Assignment 5A – Airline Delays: Approach

Author

Muhammad Suffyan Khan

Published

February 26, 2026

Introduction

This assignment examines airline on-time performance data for two airlines (Alaska and Amwest) across five cities. The source data is provided in a wide, non-tidy format that separates counts of “on time” and “delayed” flights by airline and destination.

The primary objective is to recreate the dataset, transform it into tidy format, and compare airline performance both overall and city-by-city using percentages rather than raw counts. A key goal is to analyze and explain any discrepancy between overall performance comparisons and city-level comparisons.


Planned Approach

1. Recreate the Dataset in Wide Format

I will first recreate the dataset programmatically in R in wide format to match the structure of the original file, including any blank header cells that appear in the source. After constructing the dataframe, I will export it to a CSV file using write.csv() and upload it to a publicly accessible GitHub repository. The analysis will then read the dataset from the GitHub raw link to ensure full reproducibility.

The dataset will include:

  • Airline (Alaska, Amwest)
  • Flight Status (On Time, Delayed)
  • Five destination cities:
    • Los Angeles
    • Phoenix
    • San Diego
    • San Francisco
    • Seattle

2. Load Data and Address Missing Structure

After loading the CSV into R, I will:

  • Inspect column names and structure
  • Programmatically handle any blank or missing values
  • Ensure counts are numeric
  • Verify totals per airline and per city

If necessary, I will write code to populate or correct missing structural values to ensure the dataset is complete and consistent before transformation.


3. Transform Data from Wide to Long Format

Using tidyr and dplyr, I will convert the dataset into tidy (long) format so that:

  • Each row represents one airline city status combination
  • Variables include:
    • airline
    • city
    • status (on_time or delayed)
    • count

This transformation will make percentage calculations and comparisons straightforward and reproducible.


4. Compute Overall Airline Performance (Percent-Based)

To compare airlines overall, I will:

  • Calculate total flights per airline
  • Compute percentage delayed (and/or percentage on time)
  • Present results using a summary table and/or visualization

The focus will be on percentages rather than counts, since airlines may operate different numbers of flights.


5. Compare Airline Performance by City

Next, I will use percentage delayed as the primary performance metric for both overall and city-level comparisons.

This comparison will be presented using:

  • Grouped bar charts to visualize city-level percentage differences
  • Narrative interpretation summarizing patterns

This step allows for a more granular evaluation of airline performance.


6. Investigate and Explain the Discrepancy

If the overall comparison produces a different conclusion than the city-by-city comparison, I will explain the discrepancy.
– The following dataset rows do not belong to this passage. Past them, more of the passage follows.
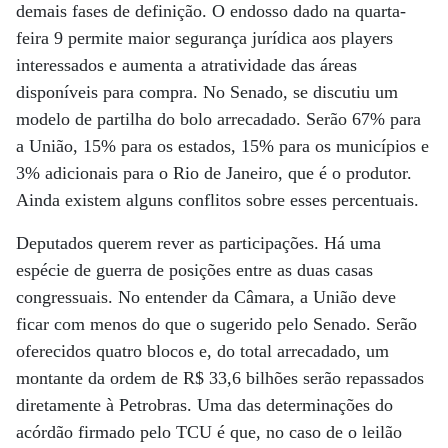
demais fases de definição. O endosso dado na quarta-
feira 9 permite maior segurança jurídica aos players
interessados e aumenta a atratividade das áreas
disponíveis para compra. No Senado, se discutiu um
modelo de partilha do bolo arrecadado. Serão 67% para
a União, 15% para os estados, 15% para os municípios e
3% adicionais para o Rio de Janeiro, que é o produtor.
Ainda existem alguns conflitos sobre esses percentuais.
Deputados querem rever as participações. Há uma
espécie de guerra de posições entre as duas casas
congressuais. No entender da Câmara, a União deve
ficar com menos do que o sugerido pelo Senado. Serão
oferecidos quatro blocos e, do total arrecadado, um
montante da ordem de R$ 33,6 bilhões serão repassados
diretamente à Petrobras. Uma das determinações do
acórdão firmado pelo TCU é que, no caso de o leilão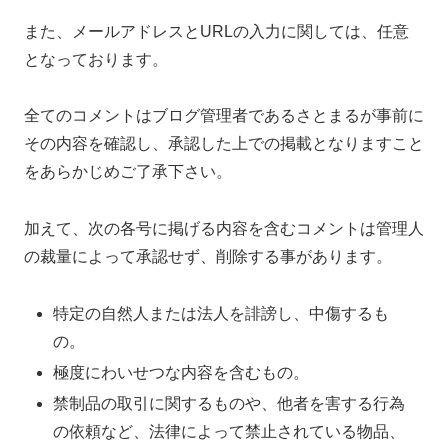
また、メールアドレスとURLの入力に関しては、任意
となっております。
全てのコメントはブログ管理者であるさとまるが事前に
その内容を確認し、承認した上での掲載となりますこと
をあらかじめご了承下さい。
加えて、次の各号に掲げる内容を含むコメントは管理人
の裁量によって承認せず、削除する事があります。
特定の自然人または法人を誹謗し、中傷するも
の。
極度にわいせつな内容を含むもの。
禁制品の取引に関するものや、他者を害する行為
の依頼など、法律によって禁止されている物品、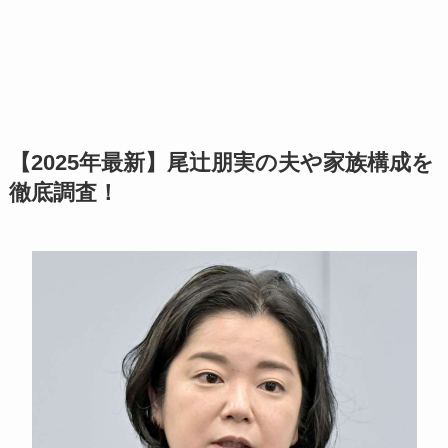
【2025年最新】尾辻朋実の夫や家族構成を
徹底調査！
This phenomenon may arise due to differences in flight volume distribution across cities. Since overall percentages are weighted averages, differences in how many flights each airline operates in each city can change the aggregated result.

This analysis will highlight how aggregation can sometimes produce misleading conclusions when underlying group distributions differ.


Anticipated Data Challenges

  • The original dataset is not tidy and requires restructuring.
  • Blank header cells may require cleaning before transformation.
  • Percent calculations must use correct denominators.
  • Care must be taken to avoid comparing raw counts instead of rates.
  • Interpretation must clearly distinguish between aggregated and stratified comparisons.

Reproducibility Plan

  • The CSV file will be stored in a public GitHub repository.
  • All transformations will be fully reproducible using tidyverse functions.
  • No local file paths will be used.
  • All code will run in a clean R environment.

This structured approach ensures that the dataset is recreated faithfully, transformed properly, analyzed rigorously, and interpreted clearly.